## Travail à faire
**a)** Imprimez sans aucune modification le passage du journal de séjour en Polynésie qui s'ouvre sur les mots contenant "O. et J. semblent" et se clôt sur "elle est institutrice.".
**b)** D'après le journal de séjour en Polynésie, pourquoi des grands-parents se voient-ils confier un petit-fils ou une petite-fille dans le cadre du fa'a'amu ?
**c)** Rédigez la suite du journal de séjour en Polynésie à partir de sa dernière phrase.

## Texte étudié
● ● ● ●
Mardi 28 novembre matin, démarrage à 7h30 à la fraîche. Il fait beau, je commence par le jardin, puis les vitres à l’intérieur. J’entrecoupe avec le dépoussiérage des plafonds et je fais des pauses. Je réalise que j’aurai fini avant mercredi après-midi, je garde le nettoyage extérieur des vitres. Ma cheville se rappelle à moi. Je découvre d’ailleurs que j’ai un beau bleu sur le côté externe de la cheville gauche, jamais vu ; je me ménage pour la fin de la journée., les restes de cette belle chute dans la nuit à Raiatea.
O. et J. semblent satisfaits de ce que j’ai fait quand ils rentrent de leur travail. Lui travaille dans un dispensaire comme secrétaire, elle est institutrice.
Nous dînons ensemble ce qui donne lieu à de beaux échanges sur différents sujets :
- l’indépendance mais pas à n’importe quel prix
- l’adoption : il y a apparemment beaucoup de Popa’a qui viennent adopter des enfants polynésiens ; Il y a aussi dans les familles polynésiennes des adoptions (il existe un terme bien précis, le fa’a’amu). Les grands-parents se voient confier un petit-fils ou une petite fille parce que les parents ne peuvent pas s’en occuper. Aucun papier pour ça, ça reste un accord tacite au sein de la famille. Ce peut-être aussi chez un oncle ou une tante
- les Réré, ces hommes, élevés, comme des femmes, plutôt les derniers de la famille, pour aider les parents dans les tâches ménagères
- la tour des jurys pour les Jeux olympiques, qui divise la population entre les écolos qui veulent protéger le lagon et les autres…
Mercredi matin fin des tâches. Je lave les vitres à l’extérieur, ce qui me rafraîchit bien. J’ai aussi Clémentine, ma cadette, au téléphone dont je prends des nouvelles. Je suis heureuse de l’entendre.
● ● ● ●
## Données brutes
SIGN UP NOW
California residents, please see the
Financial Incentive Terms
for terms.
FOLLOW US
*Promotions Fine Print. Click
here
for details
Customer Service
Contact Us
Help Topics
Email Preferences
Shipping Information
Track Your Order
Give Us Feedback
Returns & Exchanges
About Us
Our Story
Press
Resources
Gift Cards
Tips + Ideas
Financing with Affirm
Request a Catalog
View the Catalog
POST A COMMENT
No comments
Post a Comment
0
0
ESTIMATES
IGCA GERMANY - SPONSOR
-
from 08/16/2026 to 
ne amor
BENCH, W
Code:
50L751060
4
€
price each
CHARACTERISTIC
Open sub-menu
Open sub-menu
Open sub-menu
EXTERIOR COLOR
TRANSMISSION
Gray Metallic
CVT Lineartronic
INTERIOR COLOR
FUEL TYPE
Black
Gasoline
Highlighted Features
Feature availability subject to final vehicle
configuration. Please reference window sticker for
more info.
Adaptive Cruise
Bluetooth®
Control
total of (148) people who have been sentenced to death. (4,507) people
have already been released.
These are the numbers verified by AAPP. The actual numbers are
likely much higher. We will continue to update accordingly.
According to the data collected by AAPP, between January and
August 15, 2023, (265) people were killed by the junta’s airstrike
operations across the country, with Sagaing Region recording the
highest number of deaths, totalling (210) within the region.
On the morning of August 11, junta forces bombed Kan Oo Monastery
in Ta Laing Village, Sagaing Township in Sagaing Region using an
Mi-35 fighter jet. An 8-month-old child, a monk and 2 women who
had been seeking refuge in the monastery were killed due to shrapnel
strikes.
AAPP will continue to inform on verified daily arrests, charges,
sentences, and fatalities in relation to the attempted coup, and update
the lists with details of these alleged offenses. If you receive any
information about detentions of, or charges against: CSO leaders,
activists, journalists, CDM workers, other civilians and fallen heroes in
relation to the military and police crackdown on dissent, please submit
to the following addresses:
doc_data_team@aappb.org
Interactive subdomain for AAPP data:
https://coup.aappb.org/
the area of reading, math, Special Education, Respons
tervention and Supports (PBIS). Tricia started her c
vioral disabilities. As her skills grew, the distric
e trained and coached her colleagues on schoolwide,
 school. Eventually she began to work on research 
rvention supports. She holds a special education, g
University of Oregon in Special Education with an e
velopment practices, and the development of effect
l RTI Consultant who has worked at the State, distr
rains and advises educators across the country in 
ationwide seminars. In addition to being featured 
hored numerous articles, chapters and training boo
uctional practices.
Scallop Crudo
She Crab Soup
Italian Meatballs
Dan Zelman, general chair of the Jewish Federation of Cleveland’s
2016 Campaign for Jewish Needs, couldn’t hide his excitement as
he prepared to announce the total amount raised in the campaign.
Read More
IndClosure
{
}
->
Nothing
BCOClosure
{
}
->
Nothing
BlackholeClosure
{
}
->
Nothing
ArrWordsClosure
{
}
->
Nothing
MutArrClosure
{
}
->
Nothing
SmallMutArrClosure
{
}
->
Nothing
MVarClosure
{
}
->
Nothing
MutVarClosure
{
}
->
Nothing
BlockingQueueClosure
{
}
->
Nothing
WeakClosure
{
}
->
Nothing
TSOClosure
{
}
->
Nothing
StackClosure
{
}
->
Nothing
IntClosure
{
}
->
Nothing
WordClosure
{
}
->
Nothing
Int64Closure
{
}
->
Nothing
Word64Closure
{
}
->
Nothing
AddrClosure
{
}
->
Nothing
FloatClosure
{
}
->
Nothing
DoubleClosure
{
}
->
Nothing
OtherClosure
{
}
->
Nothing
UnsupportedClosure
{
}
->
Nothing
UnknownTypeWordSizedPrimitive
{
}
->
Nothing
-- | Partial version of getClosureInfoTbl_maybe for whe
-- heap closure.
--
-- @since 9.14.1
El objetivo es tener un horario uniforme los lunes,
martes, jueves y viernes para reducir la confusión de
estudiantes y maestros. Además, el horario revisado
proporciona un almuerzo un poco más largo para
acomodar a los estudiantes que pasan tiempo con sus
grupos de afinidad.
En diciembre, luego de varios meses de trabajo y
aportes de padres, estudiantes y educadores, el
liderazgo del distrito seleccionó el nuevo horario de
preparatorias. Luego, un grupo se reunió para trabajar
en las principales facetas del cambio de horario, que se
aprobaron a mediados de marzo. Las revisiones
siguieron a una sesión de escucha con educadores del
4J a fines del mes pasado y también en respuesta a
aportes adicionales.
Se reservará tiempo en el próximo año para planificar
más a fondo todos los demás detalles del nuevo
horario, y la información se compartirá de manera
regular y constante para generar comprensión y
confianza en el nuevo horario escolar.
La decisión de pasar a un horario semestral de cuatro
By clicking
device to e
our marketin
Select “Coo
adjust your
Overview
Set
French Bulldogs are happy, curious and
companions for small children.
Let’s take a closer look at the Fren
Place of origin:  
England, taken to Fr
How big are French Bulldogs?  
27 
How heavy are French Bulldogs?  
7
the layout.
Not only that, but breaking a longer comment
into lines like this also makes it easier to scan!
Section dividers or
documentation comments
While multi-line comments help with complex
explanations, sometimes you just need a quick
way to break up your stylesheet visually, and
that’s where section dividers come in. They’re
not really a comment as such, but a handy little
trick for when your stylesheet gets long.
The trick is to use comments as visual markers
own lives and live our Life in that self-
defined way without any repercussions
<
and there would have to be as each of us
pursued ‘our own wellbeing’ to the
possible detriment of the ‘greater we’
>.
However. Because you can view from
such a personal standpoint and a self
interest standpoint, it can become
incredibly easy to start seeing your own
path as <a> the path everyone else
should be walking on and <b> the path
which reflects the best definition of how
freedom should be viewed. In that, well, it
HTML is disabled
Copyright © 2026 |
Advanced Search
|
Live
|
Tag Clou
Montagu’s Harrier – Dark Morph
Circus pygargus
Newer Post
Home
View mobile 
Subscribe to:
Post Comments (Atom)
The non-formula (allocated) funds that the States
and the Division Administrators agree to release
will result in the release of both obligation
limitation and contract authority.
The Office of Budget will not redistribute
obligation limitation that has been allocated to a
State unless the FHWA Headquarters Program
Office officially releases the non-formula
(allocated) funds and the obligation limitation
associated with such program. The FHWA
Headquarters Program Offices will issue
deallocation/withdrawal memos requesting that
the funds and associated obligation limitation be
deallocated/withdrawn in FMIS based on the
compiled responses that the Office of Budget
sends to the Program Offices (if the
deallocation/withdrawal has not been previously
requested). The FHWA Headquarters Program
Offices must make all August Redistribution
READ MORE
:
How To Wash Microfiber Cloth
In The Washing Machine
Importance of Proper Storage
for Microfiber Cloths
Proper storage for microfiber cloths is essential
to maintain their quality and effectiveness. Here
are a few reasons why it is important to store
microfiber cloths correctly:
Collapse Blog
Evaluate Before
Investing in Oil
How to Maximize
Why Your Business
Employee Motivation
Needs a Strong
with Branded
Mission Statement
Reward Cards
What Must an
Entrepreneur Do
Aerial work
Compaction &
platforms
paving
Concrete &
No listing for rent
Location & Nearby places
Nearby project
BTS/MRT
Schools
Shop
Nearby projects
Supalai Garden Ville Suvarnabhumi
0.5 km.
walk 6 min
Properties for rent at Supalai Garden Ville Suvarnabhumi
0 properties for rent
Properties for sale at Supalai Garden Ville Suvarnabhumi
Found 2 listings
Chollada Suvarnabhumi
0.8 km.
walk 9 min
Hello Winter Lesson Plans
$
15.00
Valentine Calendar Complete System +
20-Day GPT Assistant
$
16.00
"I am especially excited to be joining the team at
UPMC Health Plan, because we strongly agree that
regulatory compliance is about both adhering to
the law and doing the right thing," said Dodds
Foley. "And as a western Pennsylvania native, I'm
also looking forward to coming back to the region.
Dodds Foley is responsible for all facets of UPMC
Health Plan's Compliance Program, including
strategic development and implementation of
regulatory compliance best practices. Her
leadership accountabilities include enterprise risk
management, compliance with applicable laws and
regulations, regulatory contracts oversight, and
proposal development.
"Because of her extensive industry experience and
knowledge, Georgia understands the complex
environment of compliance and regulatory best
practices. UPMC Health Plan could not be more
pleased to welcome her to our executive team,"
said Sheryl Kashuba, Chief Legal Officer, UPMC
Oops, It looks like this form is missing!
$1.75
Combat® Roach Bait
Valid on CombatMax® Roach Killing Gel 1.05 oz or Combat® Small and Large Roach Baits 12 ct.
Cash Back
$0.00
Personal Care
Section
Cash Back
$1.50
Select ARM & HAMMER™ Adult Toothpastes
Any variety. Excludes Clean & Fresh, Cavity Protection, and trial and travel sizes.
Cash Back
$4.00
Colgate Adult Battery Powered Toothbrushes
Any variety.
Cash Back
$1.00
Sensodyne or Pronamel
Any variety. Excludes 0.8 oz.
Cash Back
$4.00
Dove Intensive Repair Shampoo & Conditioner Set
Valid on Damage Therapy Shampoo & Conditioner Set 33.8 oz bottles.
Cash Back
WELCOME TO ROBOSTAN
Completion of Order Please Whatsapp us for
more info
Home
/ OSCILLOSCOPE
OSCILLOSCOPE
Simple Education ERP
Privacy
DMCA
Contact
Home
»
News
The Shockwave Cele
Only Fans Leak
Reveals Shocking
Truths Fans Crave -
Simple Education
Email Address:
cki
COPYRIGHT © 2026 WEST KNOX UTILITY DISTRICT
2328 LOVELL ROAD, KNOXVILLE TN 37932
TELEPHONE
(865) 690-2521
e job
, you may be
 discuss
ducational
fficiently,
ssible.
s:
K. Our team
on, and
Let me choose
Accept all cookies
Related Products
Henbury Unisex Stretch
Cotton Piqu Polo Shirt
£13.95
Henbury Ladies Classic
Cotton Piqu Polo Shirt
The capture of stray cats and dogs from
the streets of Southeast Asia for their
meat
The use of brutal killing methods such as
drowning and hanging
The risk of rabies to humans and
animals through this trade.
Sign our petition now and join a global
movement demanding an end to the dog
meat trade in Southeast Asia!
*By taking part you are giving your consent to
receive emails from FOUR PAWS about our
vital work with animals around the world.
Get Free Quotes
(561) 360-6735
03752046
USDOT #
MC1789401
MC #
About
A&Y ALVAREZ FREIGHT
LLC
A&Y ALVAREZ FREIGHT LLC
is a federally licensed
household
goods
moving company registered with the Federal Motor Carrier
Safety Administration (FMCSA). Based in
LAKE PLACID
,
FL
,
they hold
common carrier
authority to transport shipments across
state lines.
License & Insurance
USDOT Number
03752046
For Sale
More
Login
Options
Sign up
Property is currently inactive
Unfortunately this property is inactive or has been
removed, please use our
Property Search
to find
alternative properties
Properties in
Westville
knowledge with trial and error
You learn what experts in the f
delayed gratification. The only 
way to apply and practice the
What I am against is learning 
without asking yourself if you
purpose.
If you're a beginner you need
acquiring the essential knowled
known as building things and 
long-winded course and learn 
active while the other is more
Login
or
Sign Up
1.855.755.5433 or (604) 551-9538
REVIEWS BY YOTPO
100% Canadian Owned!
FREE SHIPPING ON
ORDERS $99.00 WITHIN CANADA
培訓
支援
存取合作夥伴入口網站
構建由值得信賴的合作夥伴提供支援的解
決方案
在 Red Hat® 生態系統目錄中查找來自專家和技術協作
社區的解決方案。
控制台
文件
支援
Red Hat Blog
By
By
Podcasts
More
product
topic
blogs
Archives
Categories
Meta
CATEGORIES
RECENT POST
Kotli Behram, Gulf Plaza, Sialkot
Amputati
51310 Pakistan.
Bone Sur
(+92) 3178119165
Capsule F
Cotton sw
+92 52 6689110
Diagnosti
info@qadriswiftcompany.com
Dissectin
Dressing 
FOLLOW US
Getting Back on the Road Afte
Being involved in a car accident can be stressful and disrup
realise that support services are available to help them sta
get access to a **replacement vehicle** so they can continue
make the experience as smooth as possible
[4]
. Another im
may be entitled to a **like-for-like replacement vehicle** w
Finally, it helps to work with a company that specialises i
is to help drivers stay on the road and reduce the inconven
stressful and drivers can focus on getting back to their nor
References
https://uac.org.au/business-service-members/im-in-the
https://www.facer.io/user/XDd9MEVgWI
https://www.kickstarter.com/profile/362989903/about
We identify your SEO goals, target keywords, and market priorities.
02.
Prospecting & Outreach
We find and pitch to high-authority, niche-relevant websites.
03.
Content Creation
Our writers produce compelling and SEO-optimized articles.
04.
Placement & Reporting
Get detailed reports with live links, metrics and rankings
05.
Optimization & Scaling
● ● ● ●
## Réponses par consigne
**a)**
O. et J. semblent satisfaits de ce que j’ai fait quand ils rentrent de leur travail. Lui travaille dans un dispensaire comme secrétaire, elle est institutrice.

**b)** Les grands-parents se voient confier un petit-fils ou une petite-fille parce que les parents ne peuvent pas s'en occuper.

**c)**
Je repose mon pied l’après-midi et la soirée, il en a besoin. Dîner avec O. et J., nous discutons encore. C’est sympa, authentique et simple.
Jeudi libre, je vais chercher un scooter pour aller me promener. Quelques courses et je rentre déjeuner. Je repars l’après-midi pour aller à Tautira côte Est et trouver les pétroglyphes (des pierres gravées) indiqués sur la plan du guide . Arrivée à Tautira, la route s’arrête et devient une piste. Je croise un monsieur qui rentre chez lui et lui demande :
- sais-tu comment je peux aller voir les pétroglyphes ?
- tu ne peux pas aller jusque-là en scooter, car il y il y a des endroits où tu dois mettre les pieds dans l’eau, voir prendre un bateau. Le mieux est de prendre un guide.
Je rebrousse chemin après avoir admiré la vue un moment et je rentre.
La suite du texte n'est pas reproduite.